Leon Kossoff’s paintings at Mitchell-Innes & Nash show the octogenarian British painter continuing to work in portraiture and landscape, with a brush loaded with oils as if they were tar, favoring a palette based on a sooty, British gray. In that, there has hardly been any change in his work for decades. But comparing these works to those in the gallery in 2009, which were from the period 1957 to 1967, one can see a brightening. He has admitted green into the paintings, a verdancy unmixed with ashes as would have been his wont fifty years ago.
It was perhaps necessary to offset the unavoidable symbolism in the recurring subject of his work over the last decade, a tree propped up on two stakes as if upon primitive crutches. A note from Kossoff dated July 2010 explains, “These paintings are about one tree. A cherry tree in a garden that may have been part of an orchard before the nearby house was built. One large bough was deteriorating and should have been removed. Instead, we decided to support it with stakes. As time passed it seemed as if the stakes had always been there. This subject, so different from other subjects that I had been involved with through the years, became my working life. Time passed, and paintings of the tree emerged together with the [models’] heads…”
The artist gives us no reason to interpret the tree as anything but itself. But there it is, ancient, half-toppled, held up by human interventions, and yet growing upwards and outwards in fine weather hardly ever seen before in Kossoff’s oeuvre. Cherry Tree, Early January (2004), though its surface is no less clotted than is typical of him, is suffused with yellow warmth. In Cherry Tree, with Diesel (2004-5), a train speeds by in the background, brushed out in smears of paint that lend it a Futurist velocity. Life goes by; the tree persists, reclining in the sun, if not leisurely or wholly by choice. It’s as fine a metaphor for a good old age as anything ever painted. When other paintings of the same subject return to the overcast norm, they get a boost of vitality for the artist having proven that they appear as such due to his command, not out of habit.
Christchurch Spitalfields, the Hawksmoor church that Kossof has studied with a sustained intensity that recalls Monet’s serial meditations on the facade of Rouen Cathedral, gets similarly refreshed treatments. The gray outlines and pitched perspective of the architecture is there as before in his work, but in a five-foot panel from 2000 it appears sandwiched between a hesitantly blue sky (cheerful by Kossoff’s standards) and a mighty green canopy, presumably a line of trees of which we see the trunk of the first.
Longtime sitters John and Peggy reappear as well. The artist’s portraits can come off as vicious. This is especially true of the early works – with all the slathering of gray oils, people in Kossoffs sometimes look as though they’ve been portrayed as a pile of octopuses. But even here the colors have sweetened into pinks and greens, and the Venetian red line that holds them together verges on the calligraphic. A tenderness and humanity has entered into them where there was once a predominance of bombastic, albeit gifted, brushwork. After a series of head-and-shoulder portraits of John, the full-length one from 2006 depicting him in a wheelchair, alongside a dozing Peggy, comes as a shock. But the greenery beyond the window and the glad blue of the floor set him up for consideration akin to the cherry tree, assisted, but still participating in life.

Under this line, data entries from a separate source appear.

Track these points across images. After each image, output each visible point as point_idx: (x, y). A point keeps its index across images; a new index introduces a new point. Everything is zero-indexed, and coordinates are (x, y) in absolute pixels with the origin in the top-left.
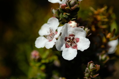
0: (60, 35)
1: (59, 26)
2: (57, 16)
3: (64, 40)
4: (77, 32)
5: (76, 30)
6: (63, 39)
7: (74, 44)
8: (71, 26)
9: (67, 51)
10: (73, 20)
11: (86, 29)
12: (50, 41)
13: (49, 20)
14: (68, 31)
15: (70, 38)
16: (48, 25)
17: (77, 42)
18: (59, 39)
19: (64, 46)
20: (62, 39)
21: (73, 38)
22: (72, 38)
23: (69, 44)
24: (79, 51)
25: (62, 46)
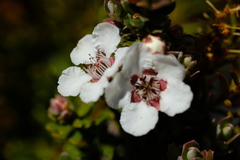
0: (120, 69)
1: (120, 46)
2: (119, 20)
3: (129, 82)
4: (162, 65)
5: (161, 61)
6: (126, 79)
7: (153, 96)
8: (149, 50)
9: (134, 110)
10: (155, 35)
11: (187, 59)
12: (94, 80)
13: (97, 27)
14: (142, 60)
15: (143, 80)
16: (94, 40)
17: (162, 89)
18: (115, 81)
19: (128, 96)
20: (123, 80)
21: (152, 80)
22: (148, 78)
23: (141, 92)
24: (162, 115)
25: (122, 96)
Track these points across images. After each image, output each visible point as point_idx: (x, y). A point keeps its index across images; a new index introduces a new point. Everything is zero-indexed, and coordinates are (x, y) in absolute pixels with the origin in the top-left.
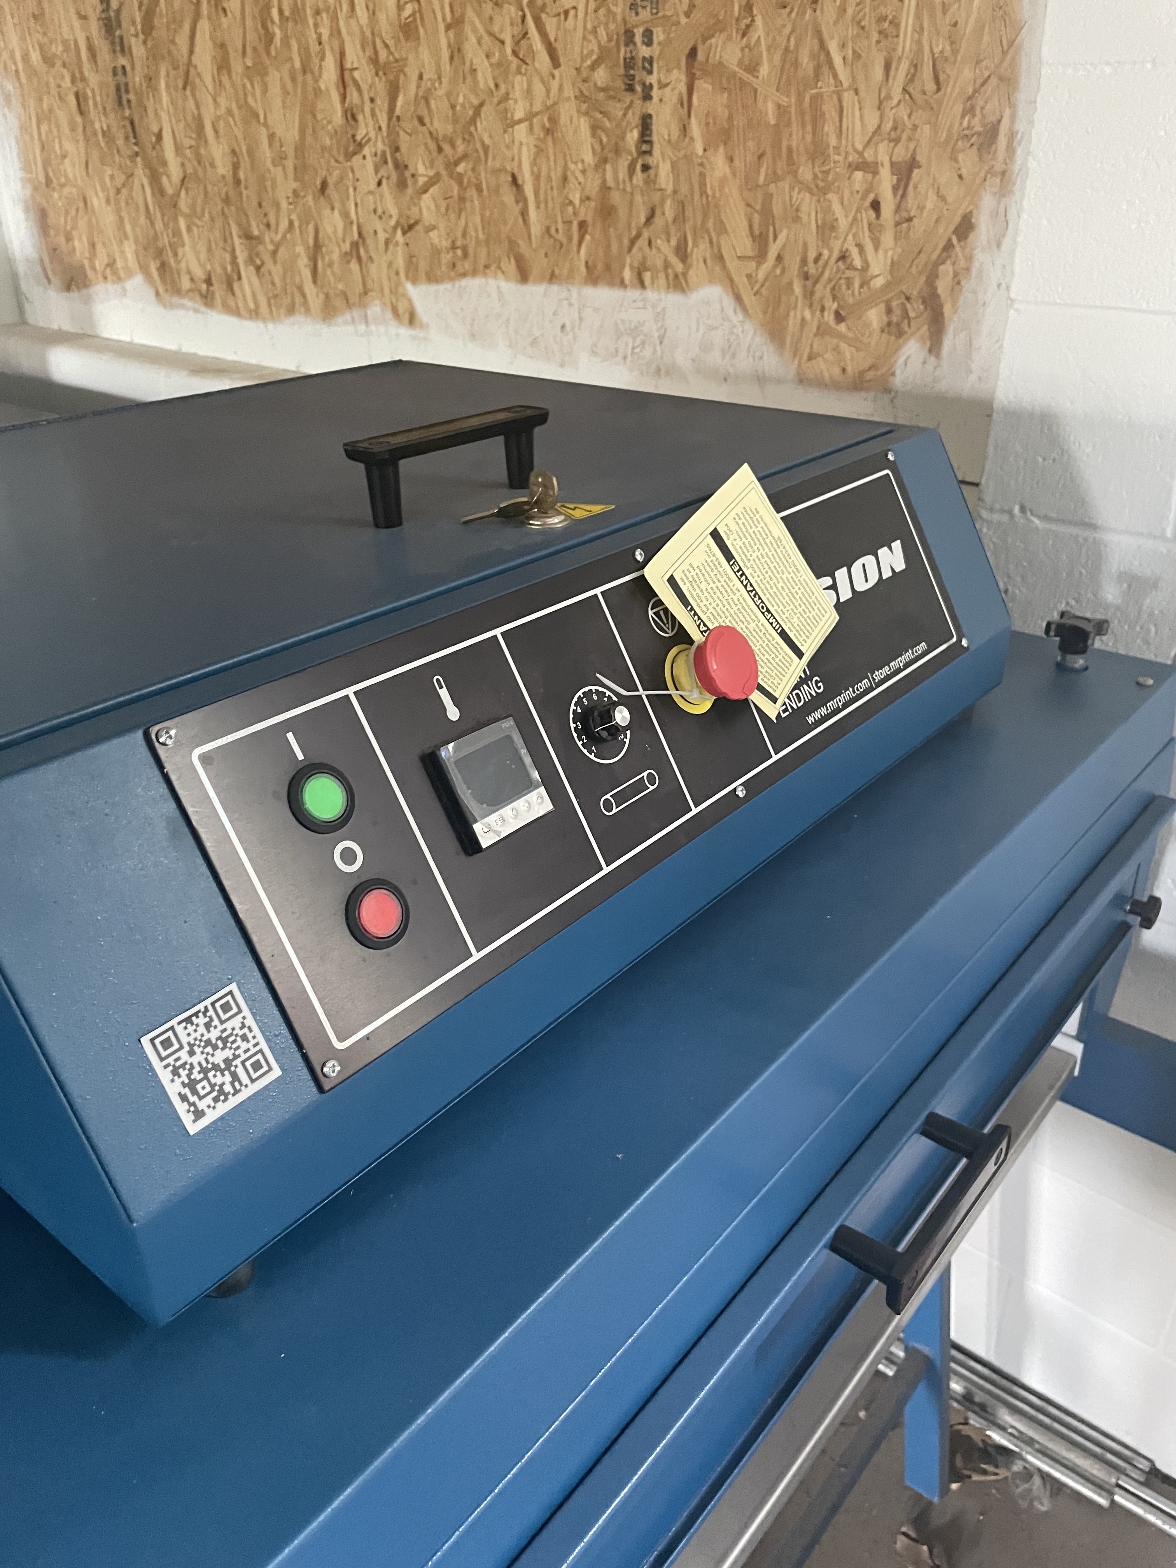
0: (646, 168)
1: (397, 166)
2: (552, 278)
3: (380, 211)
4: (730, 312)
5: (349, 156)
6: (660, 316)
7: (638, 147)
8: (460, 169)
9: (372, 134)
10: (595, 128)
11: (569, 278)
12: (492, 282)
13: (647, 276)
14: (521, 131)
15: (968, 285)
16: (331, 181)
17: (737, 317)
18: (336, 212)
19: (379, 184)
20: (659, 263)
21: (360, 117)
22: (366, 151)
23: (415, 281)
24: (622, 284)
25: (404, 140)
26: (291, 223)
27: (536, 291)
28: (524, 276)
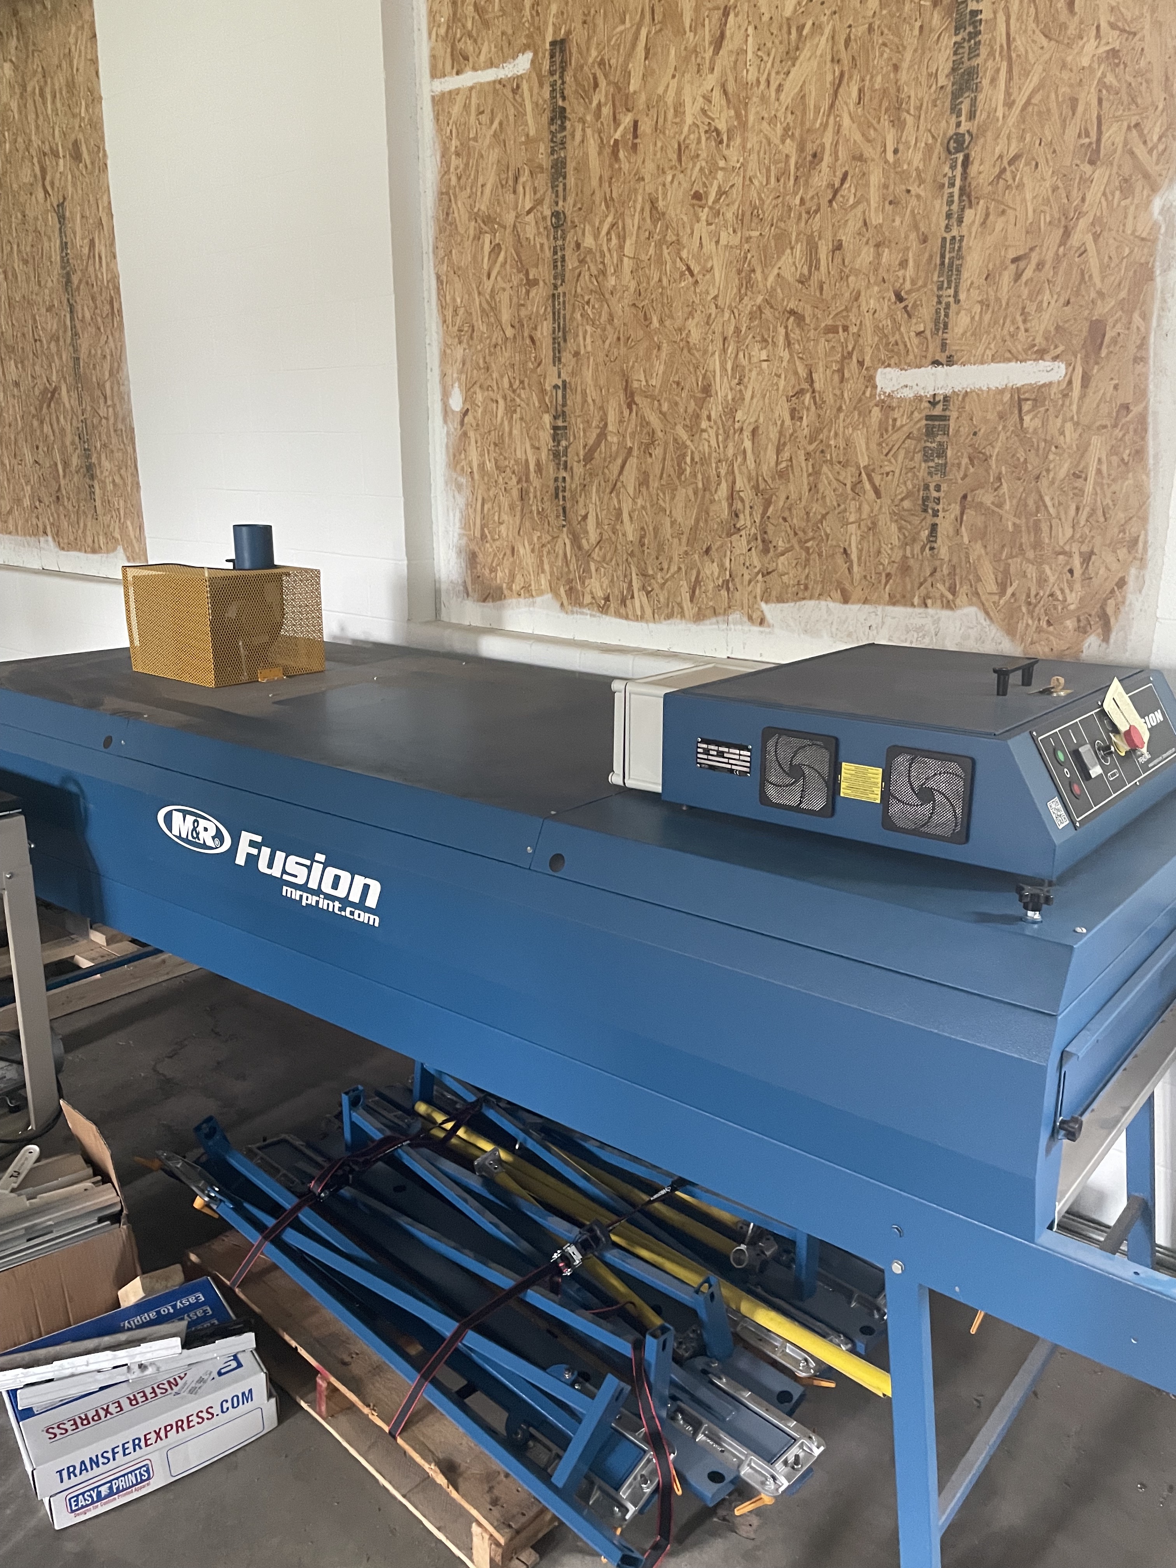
0: (932, 549)
1: (763, 541)
2: (866, 601)
3: (747, 564)
4: (982, 621)
5: (730, 535)
6: (937, 622)
7: (927, 538)
8: (809, 544)
9: (748, 524)
10: (900, 529)
11: (878, 602)
12: (823, 603)
13: (929, 602)
14: (852, 528)
15: (1124, 609)
16: (714, 548)
17: (986, 623)
18: (715, 564)
19: (750, 550)
20: (938, 595)
21: (741, 516)
22: (743, 533)
23: (767, 602)
24: (913, 605)
25: (770, 529)
26: (680, 569)
27: (853, 610)
28: (846, 600)
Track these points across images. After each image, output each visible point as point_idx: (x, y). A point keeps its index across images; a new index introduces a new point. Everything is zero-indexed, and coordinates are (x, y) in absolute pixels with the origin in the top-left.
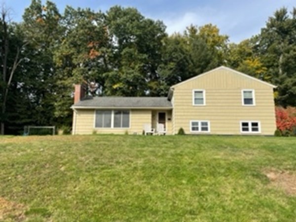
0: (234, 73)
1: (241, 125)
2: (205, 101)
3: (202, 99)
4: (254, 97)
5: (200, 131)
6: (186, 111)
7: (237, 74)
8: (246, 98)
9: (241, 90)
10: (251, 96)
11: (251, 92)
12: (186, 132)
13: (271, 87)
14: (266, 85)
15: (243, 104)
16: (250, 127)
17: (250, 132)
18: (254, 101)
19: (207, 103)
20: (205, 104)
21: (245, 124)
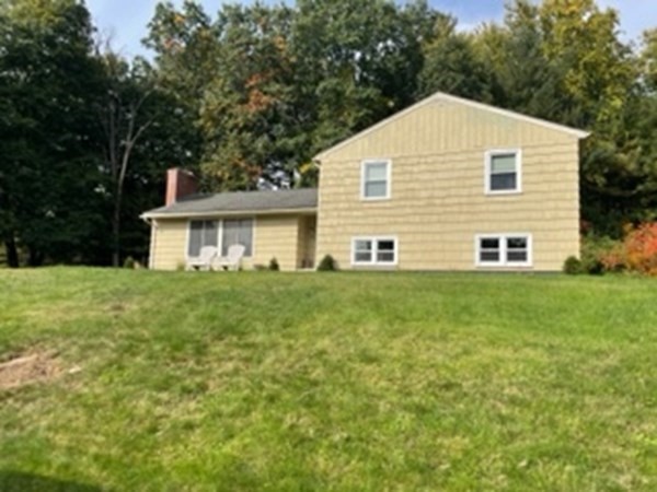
0: (468, 107)
1: (478, 244)
2: (389, 187)
3: (384, 182)
4: (518, 167)
5: (374, 262)
6: (343, 213)
7: (475, 109)
8: (496, 172)
9: (483, 151)
10: (514, 167)
11: (513, 156)
12: (342, 266)
13: (571, 136)
14: (560, 132)
15: (487, 189)
16: (503, 249)
17: (503, 262)
18: (519, 180)
19: (393, 191)
20: (388, 196)
21: (491, 244)
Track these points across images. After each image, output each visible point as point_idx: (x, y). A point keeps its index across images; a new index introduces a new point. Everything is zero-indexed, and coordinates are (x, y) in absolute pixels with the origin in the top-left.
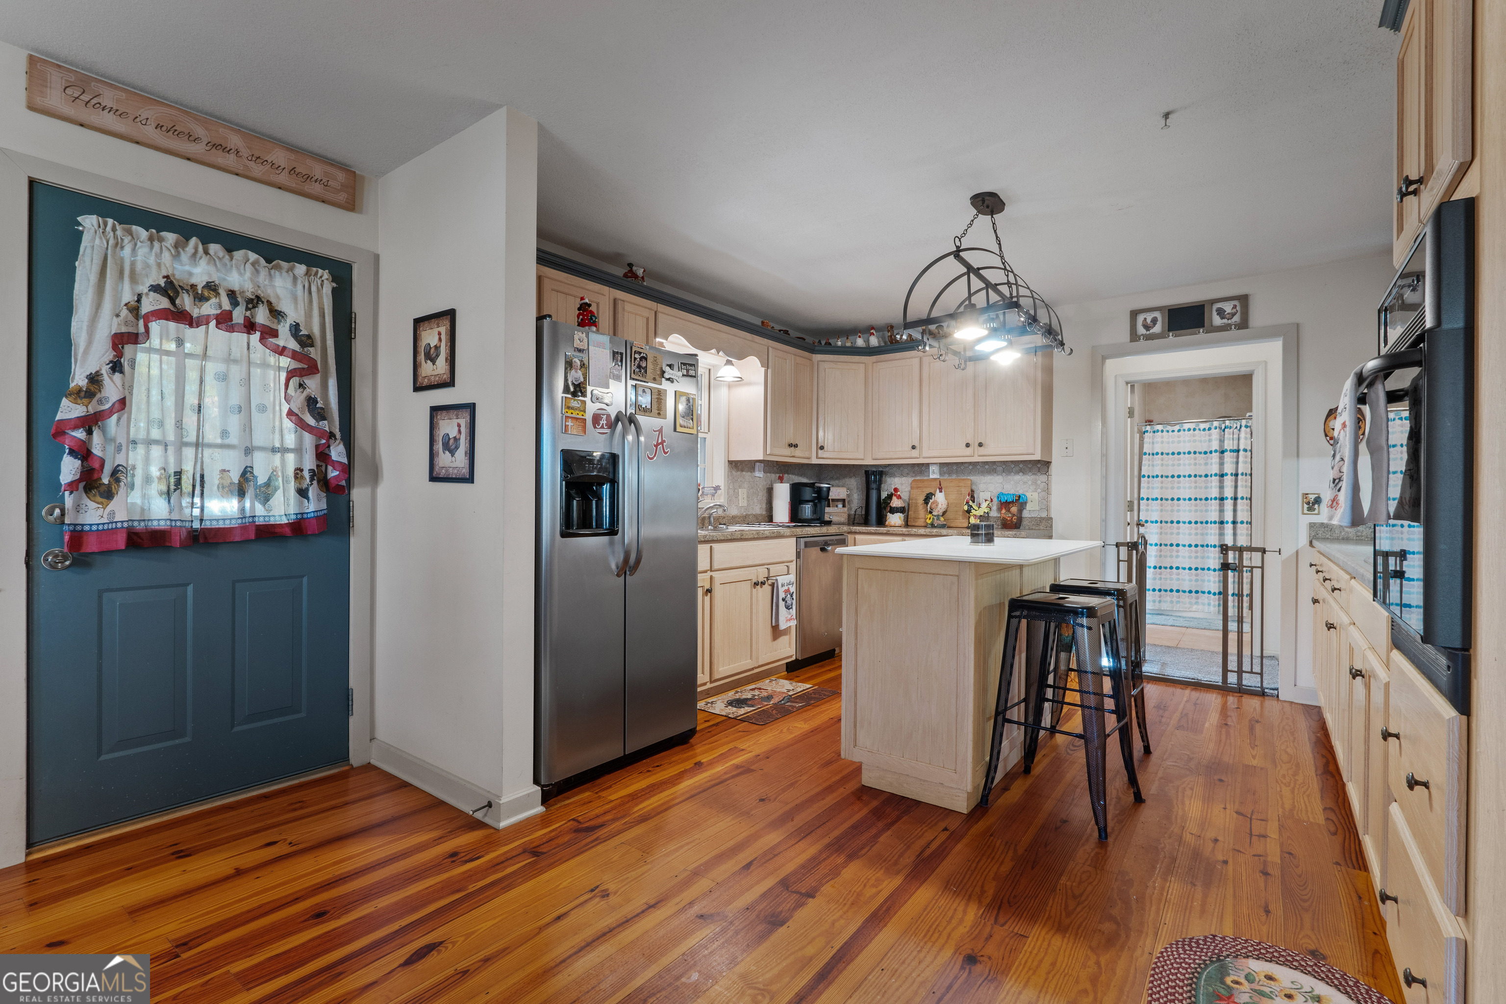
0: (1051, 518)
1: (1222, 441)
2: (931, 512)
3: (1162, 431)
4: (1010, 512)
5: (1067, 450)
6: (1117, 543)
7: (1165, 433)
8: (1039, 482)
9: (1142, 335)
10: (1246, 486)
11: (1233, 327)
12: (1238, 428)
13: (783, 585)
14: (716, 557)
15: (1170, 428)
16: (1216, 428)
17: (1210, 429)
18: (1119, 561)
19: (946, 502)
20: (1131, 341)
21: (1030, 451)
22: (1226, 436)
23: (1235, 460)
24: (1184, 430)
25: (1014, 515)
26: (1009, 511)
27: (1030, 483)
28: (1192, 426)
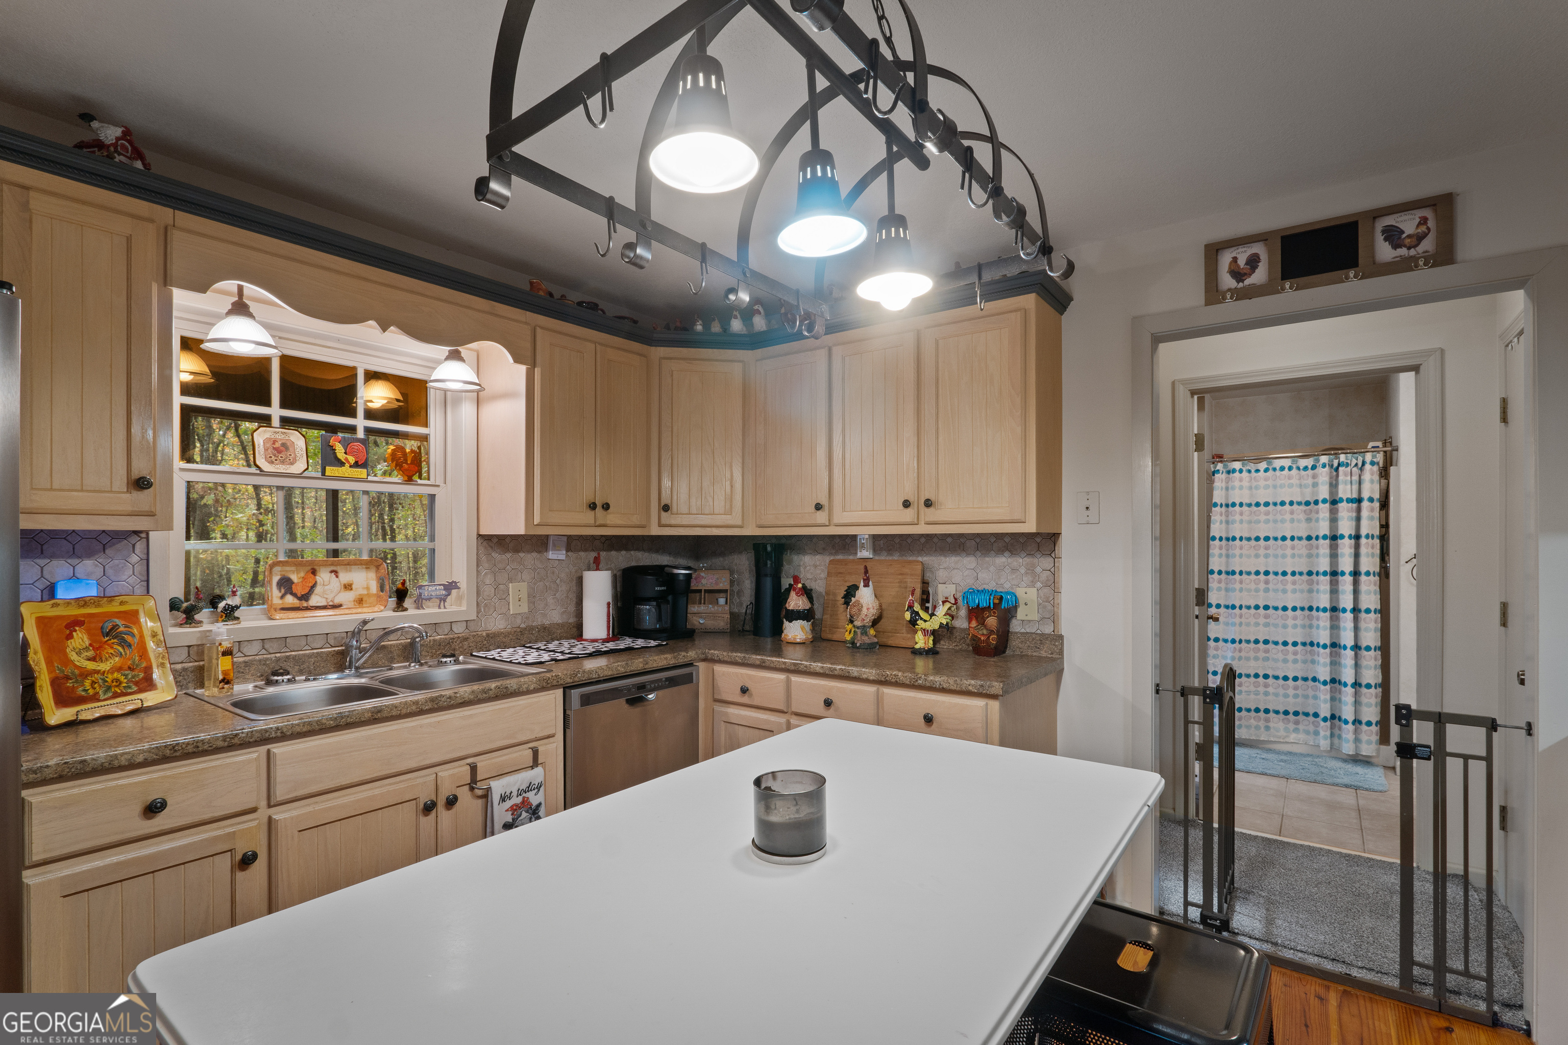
0: (1061, 637)
1: (1334, 485)
2: (851, 622)
3: (1241, 471)
4: (985, 627)
5: (1088, 513)
6: (1183, 689)
7: (1245, 474)
8: (1038, 570)
9: (1229, 290)
10: (1373, 555)
11: (1421, 263)
12: (1360, 465)
13: (503, 799)
14: (280, 774)
15: (1252, 466)
16: (1324, 466)
17: (1314, 467)
18: (1187, 722)
19: (876, 604)
20: (1209, 302)
21: (1017, 516)
22: (1341, 478)
23: (1354, 514)
24: (1275, 469)
25: (991, 632)
26: (982, 623)
27: (1023, 570)
28: (1287, 463)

“Everyone has talent at twenty-five,” said Degas. “The trick is to have it at fifty.” So what’s the trick? No one ever willed talent into being. (Skill, yes; talent, no.) One can only sow effort year after year and hope that one’s creative soil is rich enough to produce. Kossoff, who would be in a position to note that the real trick is to have talent at 85, shows the way. The persistent, vigorous exercise of his gifts has resulted in a visual spring at a time when one might expect an artist’s winter.